# Tecumseh engine year of manufacture



## micah68kj (Oct 8, 2011)

Best I can tell number on cover reads HM100, 159120N SER 8260D
I KNOW IT'S A 10 H.P. engine but I can't figure the year. Any help?


----------



## Shryp (Jan 1, 2011)

I would guess 1978. It looks newer than 68 and older than 88.


----------



## Ray 1962 10ML60 (Oct 14, 2011)

My guess is 1988? Looks just like the '89 JD on Scots Ariens website. 
Built on the 260th day of the year. (Serial #8260D). Prob could nail it down more with the JD serial #?
Looks like a real clean machine...


----------



## jtclays (Sep 24, 2010)

Joe, check your other post.


----------



## micah68kj (Oct 8, 2011)

Ray 1962 10ML60 said:


> My guess is 1988? Looks just like the '89 JD on Scots Ariens website.
> Built on the 260th day of the year. (Serial #8260D). Prob could nail it down more with the JD serial #?
> Looks like a real clean machine...


Here ya go, Ray


----------



## Ray 1962 10ML60 (Oct 14, 2011)

I found this link of someone searching for the same answer your are: 
http://www.doityourself.com/forum/o...s/223425-john-deere-snowblower-questions.html

Seems like his snowblower was right in the same age bracket as yours based on the your serial number of 597166. 
The guy answering his question said that serial number is likely from the 80's. I can ask my local guy around the corner tomorrow if you want, I have a JD dealer about 5 min away...


----------



## micah68kj (Oct 8, 2011)

Ray 1962 10ML60 said:


> I found this link of someone searching for the same answer your are:
> John Deere snowblower questions ?? - DoItYourself.com Community Forums
> 
> Seems like his snowblower was right in the same age bracket as yours based on the your serial number of 597166.
> The guy answering his question said that serial number is likely from the 80's. I can ask my local guy around the corner tomorrow if you want, I have a JD dealer about 5 min away...

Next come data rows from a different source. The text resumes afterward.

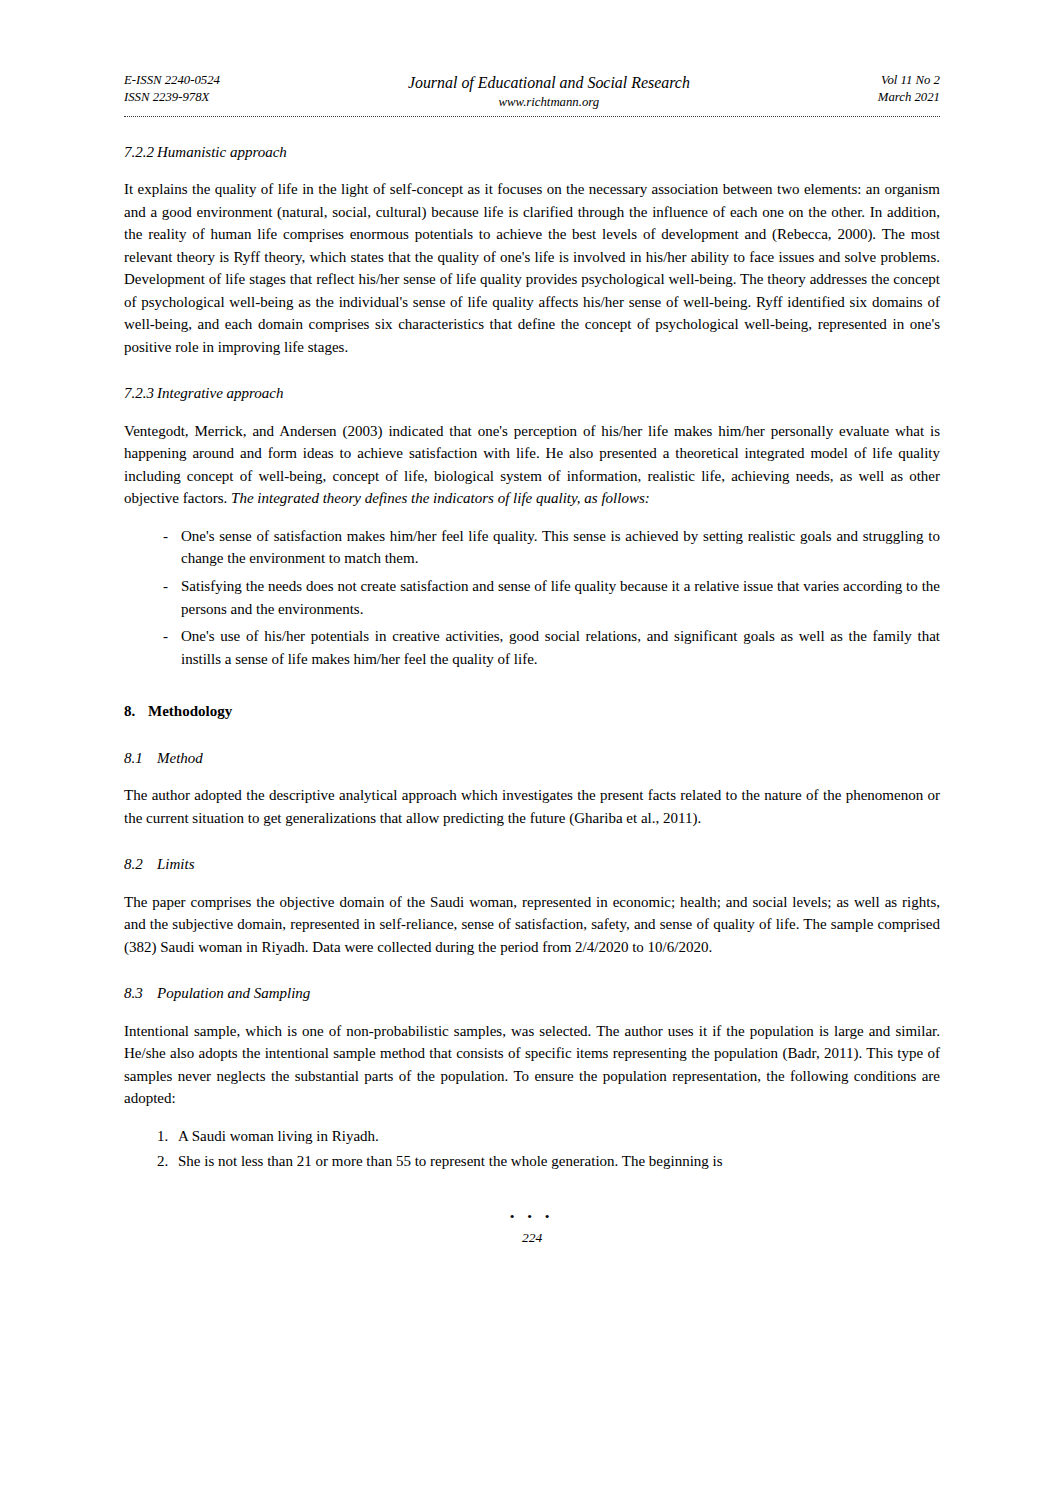E-ISSN 2240-0524
ISSN 2239-978X
Journal of Educational and Social Research
www.richtmann.org
Vol 11 No 2
March 2021
7.2.2 Humanistic approach
It explains the quality of life in the light of self-concept as it focuses on the necessary association between two elements: an organism and a good environment (natural, social, cultural) because life is clarified through the influence of each one on the other. In addition, the reality of human life comprises enormous potentials to achieve the best levels of development and (Rebecca, 2000). The most relevant theory is Ryff theory, which states that the quality of one's life is involved in his/her ability to face issues and solve problems. Development of life stages that reflect his/her sense of life quality provides psychological well-being. The theory addresses the concept of psychological well-being as the individual's sense of life quality affects his/her sense of well-being. Ryff identified six domains of well-being, and each domain comprises six characteristics that define the concept of psychological well-being, represented in one's positive role in improving life stages.
7.2.3 Integrative approach
Ventegodt, Merrick, and Andersen (2003) indicated that one's perception of his/her life makes him/her personally evaluate what is happening around and form ideas to achieve satisfaction with life. He also presented a theoretical integrated model of life quality including concept of well-being, concept of life, biological system of information, realistic life, achieving needs, as well as other objective factors. The integrated theory defines the indicators of life quality, as follows:
One's sense of satisfaction makes him/her feel life quality. This sense is achieved by setting realistic goals and struggling to change the environment to match them.
Satisfying the needs does not create satisfaction and sense of life quality because it a relative issue that varies according to the persons and the environments.
One's use of his/her potentials in creative activities, good social relations, and significant goals as well as the family that instills a sense of life makes him/her feel the quality of life.
8. Methodology
8.1 Method
The author adopted the descriptive analytical approach which investigates the present facts related to the nature of the phenomenon or the current situation to get generalizations that allow predicting the future (Ghariba et al., 2011).
8.2 Limits
The paper comprises the objective domain of the Saudi woman, represented in economic; health; and social levels; as well as rights, and the subjective domain, represented in self-reliance, sense of satisfaction, safety, and sense of quality of life. The sample comprised (382) Saudi woman in Riyadh. Data were collected during the period from 2/4/2020 to 10/6/2020.
8.3 Population and Sampling
Intentional sample, which is one of non-probabilistic samples, was selected. The author uses it if the population is large and similar. He/she also adopts the intentional sample method that consists of specific items representing the population (Badr, 2011). This type of samples never neglects the substantial parts of the population. To ensure the population representation, the following conditions are adopted:
A Saudi woman living in Riyadh.
She is not less than 21 or more than 55 to represent the whole generation. The beginning is
• • •
224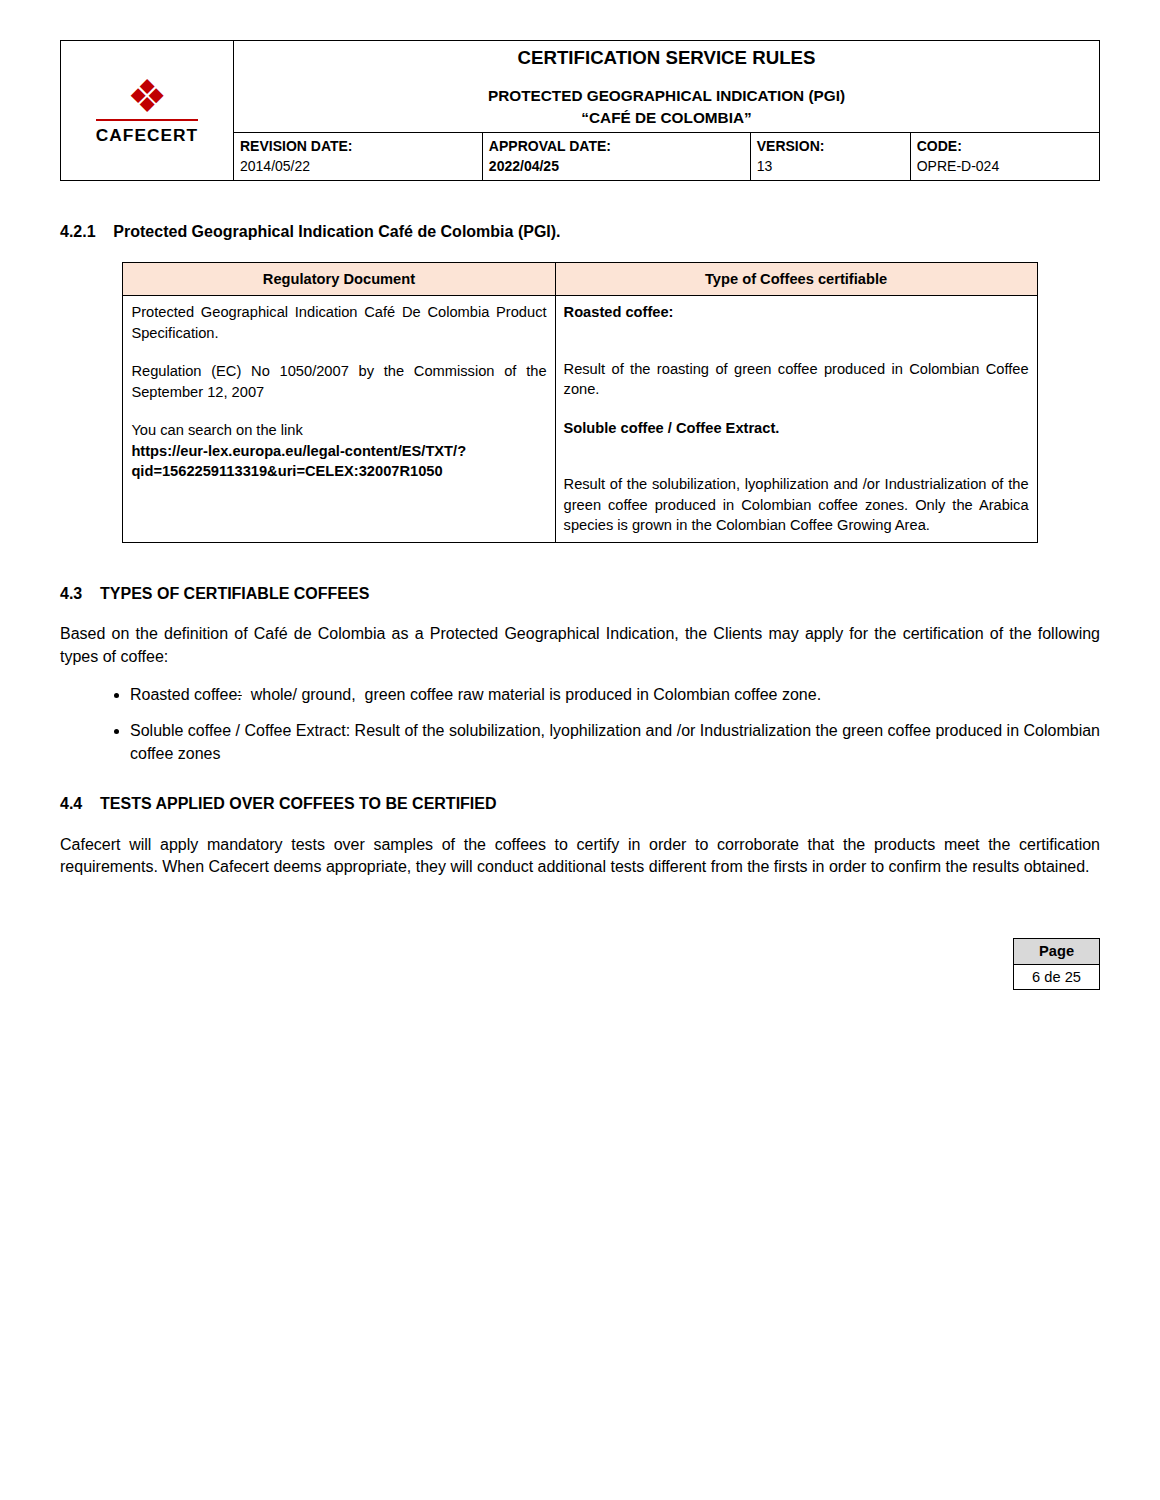| ❖ CAFECERT | CERTIFICATION SERVICE RULES PROTECTED GEOGRAPHICAL INDICATION (PGI) “CAFÉ DE COLOMBIA” |
| REVISION DATE: 2014/05/22 | APPROVAL DATE: 2022/04/25 | VERSION: 13 | CODE: OPRE-D-024 |
4.2.1 Protected Geographical Indication Café de Colombia (PGI).
| Regulatory Document | Type of Coffees certifiable |
| --- | --- |
| Protected Geographical Indication Café De Colombia Product Specification. Regulation (EC) No 1050/2007 by the Commission of the September 12, 2007 You can search on the link https://eur-lex.europa.eu/legal-content/ES/TXT/?qid=1562259113319&uri=CELEX:32007R1050 | Roasted coffee: Result of the roasting of green coffee produced in Colombian Coffee zone. Soluble coffee / Coffee Extract. Result of the solubilization, lyophilization and /or Industrialization of the green coffee produced in Colombian coffee zones. Only the Arabica species is grown in the Colombian Coffee Growing Area. |
4.3 TYPES OF CERTIFIABLE COFFEES
Based on the definition of Café de Colombia as a Protected Geographical Indication, the Clients may apply for the certification of the following types of coffee:
Roasted coffee: whole/ ground, green coffee raw material is produced in Colombian coffee zone.
Soluble coffee / Coffee Extract: Result of the solubilization, lyophilization and /or Industrialization the green coffee produced in Colombian coffee zones
4.4 TESTS APPLIED OVER COFFEES TO BE CERTIFIED
Cafecert will apply mandatory tests over samples of the coffees to certify in order to corroborate that the products meet the certification requirements. When Cafecert deems appropriate, they will conduct additional tests different from the firsts in order to confirm the results obtained.
| Page |
| 6 de 25 |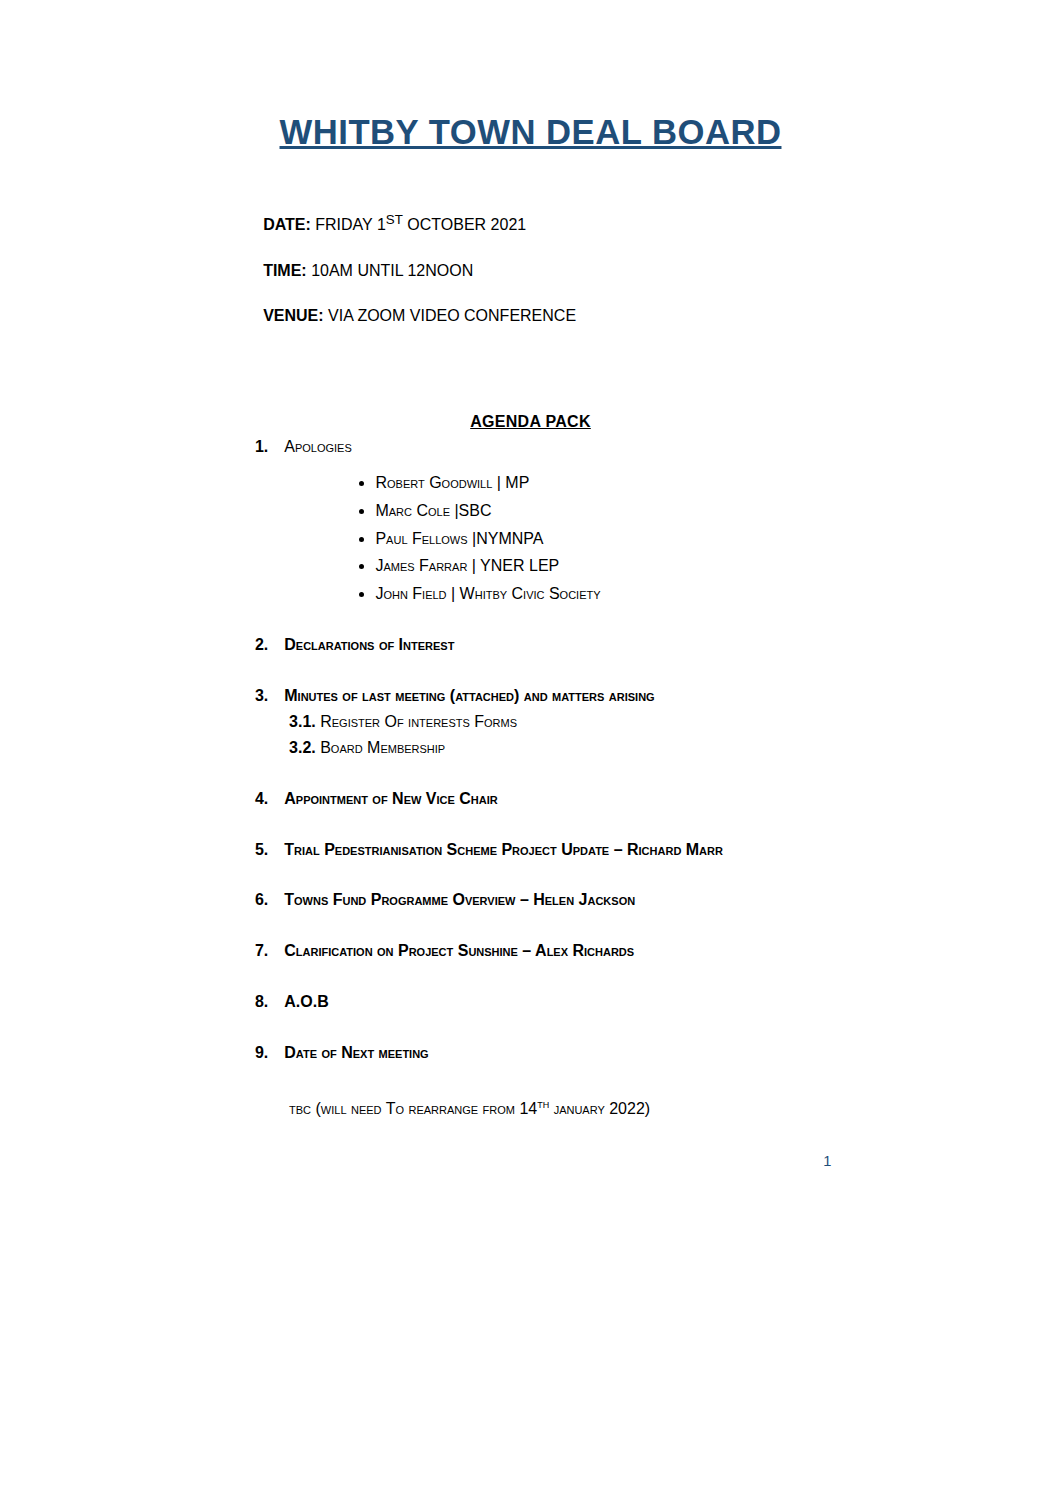WHITBY TOWN DEAL BOARD
DATE: FRIDAY 1ST OCTOBER 2021
TIME: 10AM UNTIL 12NOON
VENUE: VIA ZOOM VIDEO CONFERENCE
AGENDA PACK
Apologies
Robert Goodwill | MP
Marc Cole |SBC
Paul Fellows |NYMNPA
James Farrar | YNER LEP
John Field | Whitby Civic Society
Declarations of Interest
Minutes of last meeting (attached) and matters arising
3.1. Register Of interests Forms
3.2. Board Membership
Appointment of New Vice Chair
Trial Pedestrianisation Scheme Project Update – Richard Marr
Towns Fund Programme Overview – Helen Jackson
Clarification on Project Sunshine – Alex Richards
A.O.B
Date of Next meeting
tbc (will need To rearrange from 14th january 2022)
1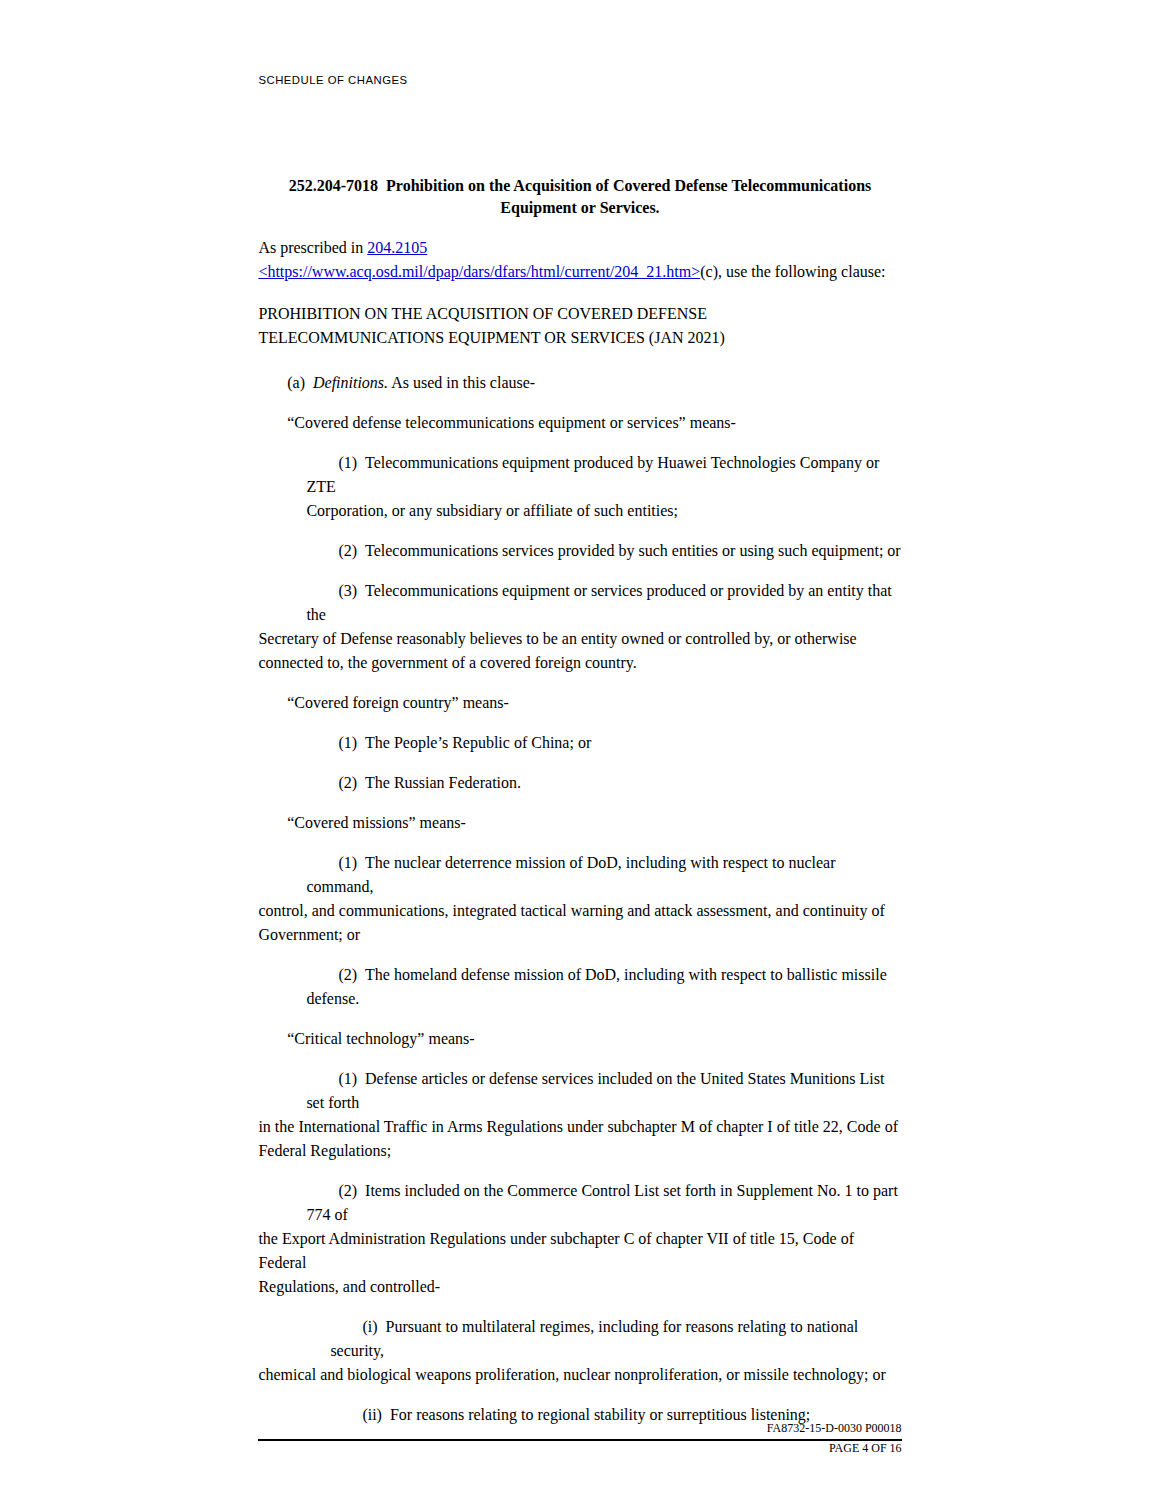SCHEDULE OF CHANGES
252.204-7018 Prohibition on the Acquisition of Covered Defense Telecommunications
Equipment or Services.
As prescribed in 204.2105
<https://www.acq.osd.mil/dpap/dars/dfars/html/current/204_21.htm>(c), use the following clause:
PROHIBITION ON THE ACQUISITION OF COVERED DEFENSE
TELECOMMUNICATIONS EQUIPMENT OR SERVICES (JAN 2021)
(a) Definitions. As used in this clause-
“Covered defense telecommunications equipment or services” means-
(1) Telecommunications equipment produced by Huawei Technologies Company or ZTE
Corporation, or any subsidiary or affiliate of such entities;
(2) Telecommunications services provided by such entities or using such equipment; or
(3) Telecommunications equipment or services produced or provided by an entity that the
Secretary of Defense reasonably believes to be an entity owned or controlled by, or otherwise
connected to, the government of a covered foreign country.
“Covered foreign country” means-
(1) The People’s Republic of China; or
(2) The Russian Federation.
“Covered missions” means-
(1) The nuclear deterrence mission of DoD, including with respect to nuclear command,
control, and communications, integrated tactical warning and attack assessment, and continuity of
Government; or
(2) The homeland defense mission of DoD, including with respect to ballistic missile defense.
“Critical technology” means-
(1) Defense articles or defense services included on the United States Munitions List set forth
in the International Traffic in Arms Regulations under subchapter M of chapter I of title 22, Code of
Federal Regulations;
(2) Items included on the Commerce Control List set forth in Supplement No. 1 to part 774 of
the Export Administration Regulations under subchapter C of chapter VII of title 15, Code of Federal
Regulations, and controlled-
(i) Pursuant to multilateral regimes, including for reasons relating to national security,
chemical and biological weapons proliferation, nuclear nonproliferation, or missile technology; or
(ii) For reasons relating to regional stability or surreptitious listening;
FA8732-15-D-0030 P00018
PAGE 4 OF 16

Thanks for that offer, Ray. I'd really apprecite it if you'd ask the dealer.and thanks for the other info. I believe it may be sold already too.


----------



## 94EG8 (Feb 13, 2014)

'88

'78 used a different style starter.


----------



## Ray 1962 10ML60 (Oct 14, 2011)

Ok Joe- here's what I found out. 
It's a 1989, the guy said the end of the serial number is how you figure out the JD's....595XXX - 750XXX were built in 1989 and yours is 597166. 
So it looks like the Tecumseh was made in late 88 and put on the 89 JD blower.


----------



## micah68kj (Oct 8, 2011)

Ray 1962 10ML60 said:


> Ok Joe- here's what I found out.
> It's a 1989, the guy said the end of the serial number is how you figure out the JD's....595XXX - 750XXX were built in 1989 and yours is 597166.
> So it looks like the Tecumseh was made in late 88 and put on the 89 JD blower.


Thanks a lot, Ray. I have been thinking it was about that vintage. At first I thought maybe 91 but just looking at the whole machine it didn't look quite new enough. No serrated augers, chute style etc.


----------



## micah68kj (Oct 8, 2011)

Thank you all for your input. Helpful folks helping each other.


----------